**DATA TO PROCESS:**
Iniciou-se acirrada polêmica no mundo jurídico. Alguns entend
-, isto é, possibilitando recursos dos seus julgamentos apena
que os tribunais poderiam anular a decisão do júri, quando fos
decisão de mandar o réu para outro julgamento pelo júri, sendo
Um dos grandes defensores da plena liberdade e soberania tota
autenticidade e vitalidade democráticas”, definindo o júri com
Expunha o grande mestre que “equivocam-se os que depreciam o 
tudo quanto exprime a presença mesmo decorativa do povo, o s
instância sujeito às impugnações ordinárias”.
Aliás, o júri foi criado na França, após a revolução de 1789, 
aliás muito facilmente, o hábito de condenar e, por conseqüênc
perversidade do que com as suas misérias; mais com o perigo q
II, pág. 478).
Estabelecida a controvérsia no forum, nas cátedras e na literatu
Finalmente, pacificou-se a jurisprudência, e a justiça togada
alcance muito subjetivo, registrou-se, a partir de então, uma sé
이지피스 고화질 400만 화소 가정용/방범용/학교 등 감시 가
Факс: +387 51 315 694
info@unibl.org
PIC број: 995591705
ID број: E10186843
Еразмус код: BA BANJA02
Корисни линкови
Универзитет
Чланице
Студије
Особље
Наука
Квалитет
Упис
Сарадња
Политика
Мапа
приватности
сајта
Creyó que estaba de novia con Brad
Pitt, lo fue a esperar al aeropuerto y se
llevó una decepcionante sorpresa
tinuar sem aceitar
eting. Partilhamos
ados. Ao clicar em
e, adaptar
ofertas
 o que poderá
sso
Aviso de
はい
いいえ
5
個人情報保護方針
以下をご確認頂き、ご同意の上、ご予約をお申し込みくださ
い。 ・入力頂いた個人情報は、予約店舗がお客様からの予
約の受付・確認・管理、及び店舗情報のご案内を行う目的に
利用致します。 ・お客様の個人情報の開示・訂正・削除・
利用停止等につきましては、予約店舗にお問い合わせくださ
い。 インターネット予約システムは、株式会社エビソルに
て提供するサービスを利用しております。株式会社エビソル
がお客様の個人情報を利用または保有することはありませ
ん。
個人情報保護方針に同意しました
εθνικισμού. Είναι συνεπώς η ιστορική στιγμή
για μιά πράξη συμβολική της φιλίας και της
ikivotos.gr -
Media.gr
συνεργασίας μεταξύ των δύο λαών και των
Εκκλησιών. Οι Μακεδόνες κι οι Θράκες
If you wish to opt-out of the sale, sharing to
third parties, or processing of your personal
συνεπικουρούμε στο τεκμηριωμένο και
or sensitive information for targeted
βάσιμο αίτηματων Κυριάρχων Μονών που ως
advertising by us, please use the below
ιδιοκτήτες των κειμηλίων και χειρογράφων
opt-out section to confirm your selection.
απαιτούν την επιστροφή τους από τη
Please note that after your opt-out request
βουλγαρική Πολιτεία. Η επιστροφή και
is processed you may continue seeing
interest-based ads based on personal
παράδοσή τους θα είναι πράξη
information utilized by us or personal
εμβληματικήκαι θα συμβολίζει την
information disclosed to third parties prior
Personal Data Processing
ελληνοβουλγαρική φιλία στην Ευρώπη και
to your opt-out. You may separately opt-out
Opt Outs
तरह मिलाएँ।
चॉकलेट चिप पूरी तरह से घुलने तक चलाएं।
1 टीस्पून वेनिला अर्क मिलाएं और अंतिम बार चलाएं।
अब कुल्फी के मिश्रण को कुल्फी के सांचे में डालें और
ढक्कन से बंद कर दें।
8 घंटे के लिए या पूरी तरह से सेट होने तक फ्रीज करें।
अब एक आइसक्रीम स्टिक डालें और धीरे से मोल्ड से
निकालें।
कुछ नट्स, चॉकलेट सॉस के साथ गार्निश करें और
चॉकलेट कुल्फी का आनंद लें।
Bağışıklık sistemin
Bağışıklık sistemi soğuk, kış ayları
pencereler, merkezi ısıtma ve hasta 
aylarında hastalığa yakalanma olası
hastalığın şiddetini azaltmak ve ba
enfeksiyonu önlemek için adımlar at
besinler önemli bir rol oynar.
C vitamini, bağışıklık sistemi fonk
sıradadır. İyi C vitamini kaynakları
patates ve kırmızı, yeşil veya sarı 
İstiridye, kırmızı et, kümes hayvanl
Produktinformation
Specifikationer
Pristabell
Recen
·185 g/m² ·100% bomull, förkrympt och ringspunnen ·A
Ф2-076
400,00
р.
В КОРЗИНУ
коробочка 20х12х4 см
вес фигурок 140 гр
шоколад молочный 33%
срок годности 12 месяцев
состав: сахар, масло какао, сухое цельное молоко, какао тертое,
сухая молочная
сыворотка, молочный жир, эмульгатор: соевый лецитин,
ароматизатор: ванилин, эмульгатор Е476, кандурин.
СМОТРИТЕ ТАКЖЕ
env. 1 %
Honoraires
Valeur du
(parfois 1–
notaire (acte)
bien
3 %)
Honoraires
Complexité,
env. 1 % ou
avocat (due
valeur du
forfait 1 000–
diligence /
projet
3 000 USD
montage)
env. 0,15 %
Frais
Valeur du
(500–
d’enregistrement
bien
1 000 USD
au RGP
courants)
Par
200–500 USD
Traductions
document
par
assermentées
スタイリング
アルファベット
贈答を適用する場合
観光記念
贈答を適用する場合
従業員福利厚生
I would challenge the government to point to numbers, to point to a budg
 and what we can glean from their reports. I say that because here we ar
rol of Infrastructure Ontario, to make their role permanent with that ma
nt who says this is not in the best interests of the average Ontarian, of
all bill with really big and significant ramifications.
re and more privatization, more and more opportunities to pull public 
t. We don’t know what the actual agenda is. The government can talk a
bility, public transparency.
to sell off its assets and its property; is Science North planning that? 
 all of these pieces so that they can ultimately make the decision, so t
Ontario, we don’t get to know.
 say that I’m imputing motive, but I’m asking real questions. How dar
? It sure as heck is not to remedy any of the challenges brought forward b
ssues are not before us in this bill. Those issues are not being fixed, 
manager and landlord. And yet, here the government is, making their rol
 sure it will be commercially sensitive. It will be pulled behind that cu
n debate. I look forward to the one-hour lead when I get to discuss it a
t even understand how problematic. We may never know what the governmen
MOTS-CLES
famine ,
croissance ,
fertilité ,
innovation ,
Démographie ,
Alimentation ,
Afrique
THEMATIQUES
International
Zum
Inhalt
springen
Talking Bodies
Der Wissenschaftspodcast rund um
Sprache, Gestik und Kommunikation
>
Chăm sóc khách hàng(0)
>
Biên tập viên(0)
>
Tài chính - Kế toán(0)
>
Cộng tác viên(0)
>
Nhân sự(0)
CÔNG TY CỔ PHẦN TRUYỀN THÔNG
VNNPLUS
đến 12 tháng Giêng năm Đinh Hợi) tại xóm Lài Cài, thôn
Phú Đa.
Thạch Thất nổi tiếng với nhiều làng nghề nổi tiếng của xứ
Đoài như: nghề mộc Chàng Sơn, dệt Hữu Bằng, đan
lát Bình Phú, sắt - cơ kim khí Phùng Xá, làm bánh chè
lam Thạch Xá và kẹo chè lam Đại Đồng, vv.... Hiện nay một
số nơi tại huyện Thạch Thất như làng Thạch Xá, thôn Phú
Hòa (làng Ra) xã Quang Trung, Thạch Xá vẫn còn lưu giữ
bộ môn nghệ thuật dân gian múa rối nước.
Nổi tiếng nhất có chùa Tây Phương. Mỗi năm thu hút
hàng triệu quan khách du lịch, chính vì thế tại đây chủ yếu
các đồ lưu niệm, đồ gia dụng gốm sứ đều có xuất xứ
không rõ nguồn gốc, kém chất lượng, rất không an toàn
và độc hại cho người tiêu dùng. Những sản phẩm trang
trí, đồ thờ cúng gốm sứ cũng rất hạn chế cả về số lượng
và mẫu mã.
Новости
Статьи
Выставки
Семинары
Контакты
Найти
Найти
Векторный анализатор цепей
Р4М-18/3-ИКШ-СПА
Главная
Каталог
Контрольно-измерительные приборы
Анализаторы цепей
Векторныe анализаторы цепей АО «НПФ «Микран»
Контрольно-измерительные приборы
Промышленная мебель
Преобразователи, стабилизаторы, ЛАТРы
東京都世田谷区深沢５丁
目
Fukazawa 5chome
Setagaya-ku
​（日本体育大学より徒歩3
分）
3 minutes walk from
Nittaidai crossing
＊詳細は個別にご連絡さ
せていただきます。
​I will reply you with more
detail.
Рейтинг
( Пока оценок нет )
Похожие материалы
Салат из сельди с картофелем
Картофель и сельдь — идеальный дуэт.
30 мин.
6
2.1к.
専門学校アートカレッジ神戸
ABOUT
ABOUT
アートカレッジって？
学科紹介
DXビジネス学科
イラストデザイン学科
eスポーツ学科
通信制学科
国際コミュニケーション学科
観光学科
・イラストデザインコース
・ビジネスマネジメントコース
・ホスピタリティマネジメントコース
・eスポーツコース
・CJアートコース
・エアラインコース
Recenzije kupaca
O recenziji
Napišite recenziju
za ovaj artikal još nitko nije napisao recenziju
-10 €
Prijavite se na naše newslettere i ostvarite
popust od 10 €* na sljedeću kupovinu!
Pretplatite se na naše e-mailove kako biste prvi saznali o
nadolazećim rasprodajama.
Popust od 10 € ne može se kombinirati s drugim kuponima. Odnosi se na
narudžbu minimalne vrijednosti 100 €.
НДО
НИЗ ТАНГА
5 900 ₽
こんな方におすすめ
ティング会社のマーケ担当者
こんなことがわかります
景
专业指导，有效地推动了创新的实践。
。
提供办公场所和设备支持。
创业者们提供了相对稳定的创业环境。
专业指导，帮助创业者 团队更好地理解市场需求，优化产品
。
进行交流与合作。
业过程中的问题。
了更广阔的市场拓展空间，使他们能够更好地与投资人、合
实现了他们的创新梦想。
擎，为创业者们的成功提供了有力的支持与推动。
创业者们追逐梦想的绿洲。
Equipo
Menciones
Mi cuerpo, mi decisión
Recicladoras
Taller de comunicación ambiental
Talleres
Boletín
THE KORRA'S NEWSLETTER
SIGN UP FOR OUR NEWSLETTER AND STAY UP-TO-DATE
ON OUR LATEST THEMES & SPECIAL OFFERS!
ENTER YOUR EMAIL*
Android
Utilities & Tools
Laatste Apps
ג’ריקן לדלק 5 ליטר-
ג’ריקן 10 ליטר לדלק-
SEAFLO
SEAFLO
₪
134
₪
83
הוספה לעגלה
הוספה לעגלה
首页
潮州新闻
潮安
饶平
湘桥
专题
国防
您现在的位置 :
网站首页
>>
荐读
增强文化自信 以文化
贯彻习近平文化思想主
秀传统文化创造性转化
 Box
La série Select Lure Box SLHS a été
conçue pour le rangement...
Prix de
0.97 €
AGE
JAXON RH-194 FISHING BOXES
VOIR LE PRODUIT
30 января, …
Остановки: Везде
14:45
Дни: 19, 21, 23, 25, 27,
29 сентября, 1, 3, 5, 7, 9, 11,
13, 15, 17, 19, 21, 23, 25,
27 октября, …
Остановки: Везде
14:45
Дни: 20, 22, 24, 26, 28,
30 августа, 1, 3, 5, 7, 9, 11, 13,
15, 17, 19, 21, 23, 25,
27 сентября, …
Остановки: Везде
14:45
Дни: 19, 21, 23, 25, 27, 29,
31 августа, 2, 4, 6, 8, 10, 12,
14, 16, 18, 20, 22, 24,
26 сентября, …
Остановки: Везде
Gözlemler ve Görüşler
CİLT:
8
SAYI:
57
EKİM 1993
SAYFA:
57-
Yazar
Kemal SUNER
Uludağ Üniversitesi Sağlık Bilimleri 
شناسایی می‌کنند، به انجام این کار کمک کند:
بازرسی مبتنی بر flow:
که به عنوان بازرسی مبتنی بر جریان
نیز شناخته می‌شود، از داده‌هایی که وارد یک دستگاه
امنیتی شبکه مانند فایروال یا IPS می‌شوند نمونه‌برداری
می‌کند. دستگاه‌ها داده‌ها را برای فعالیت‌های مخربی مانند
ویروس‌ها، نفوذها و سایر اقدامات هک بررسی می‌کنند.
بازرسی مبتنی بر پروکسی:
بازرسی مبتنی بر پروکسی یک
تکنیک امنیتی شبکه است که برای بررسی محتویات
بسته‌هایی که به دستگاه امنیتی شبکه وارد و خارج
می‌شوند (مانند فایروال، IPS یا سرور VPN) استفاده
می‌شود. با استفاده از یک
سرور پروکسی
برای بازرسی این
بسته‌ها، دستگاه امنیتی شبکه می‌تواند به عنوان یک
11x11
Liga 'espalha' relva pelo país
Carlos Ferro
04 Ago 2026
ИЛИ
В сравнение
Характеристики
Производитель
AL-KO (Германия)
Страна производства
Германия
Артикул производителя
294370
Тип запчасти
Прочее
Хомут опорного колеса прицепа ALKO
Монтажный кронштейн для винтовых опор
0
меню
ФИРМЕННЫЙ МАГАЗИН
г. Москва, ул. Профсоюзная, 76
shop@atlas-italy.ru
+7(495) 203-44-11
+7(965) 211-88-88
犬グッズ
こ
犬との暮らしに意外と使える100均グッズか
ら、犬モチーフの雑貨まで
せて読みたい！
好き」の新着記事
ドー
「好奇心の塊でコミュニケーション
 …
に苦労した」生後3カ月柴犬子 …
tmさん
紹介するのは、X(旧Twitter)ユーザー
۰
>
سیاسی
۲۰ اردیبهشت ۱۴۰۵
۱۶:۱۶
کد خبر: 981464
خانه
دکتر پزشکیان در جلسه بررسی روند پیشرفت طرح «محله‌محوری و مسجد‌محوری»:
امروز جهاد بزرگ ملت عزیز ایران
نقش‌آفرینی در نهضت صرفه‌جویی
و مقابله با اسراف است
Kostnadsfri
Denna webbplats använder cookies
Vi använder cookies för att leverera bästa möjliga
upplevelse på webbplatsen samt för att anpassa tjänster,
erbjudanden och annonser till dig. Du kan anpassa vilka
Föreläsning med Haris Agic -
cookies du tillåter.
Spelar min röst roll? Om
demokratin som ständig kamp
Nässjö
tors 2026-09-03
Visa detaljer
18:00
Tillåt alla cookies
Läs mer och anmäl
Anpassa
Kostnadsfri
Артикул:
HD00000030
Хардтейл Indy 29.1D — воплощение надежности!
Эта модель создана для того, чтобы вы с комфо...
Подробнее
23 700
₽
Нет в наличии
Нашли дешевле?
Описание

**ACTIVITY:**
Lines containing the word "that" are to be located in the entries and copied.

**WRITTEN RESPONSE:**
Please note that after your opt-out request
 and what we can glean from their reports. I say that because here we ar
rol of Infrastructure Ontario, to make their role permanent with that ma
to sell off its assets and its property; is Science North planning that? 
 all of these pieces so that they can ultimately make the decision, so t
 say that I’m imputing motive, but I’m asking real questions. How dar
 sure it will be commercially sensitive. It will be pulled behind that cu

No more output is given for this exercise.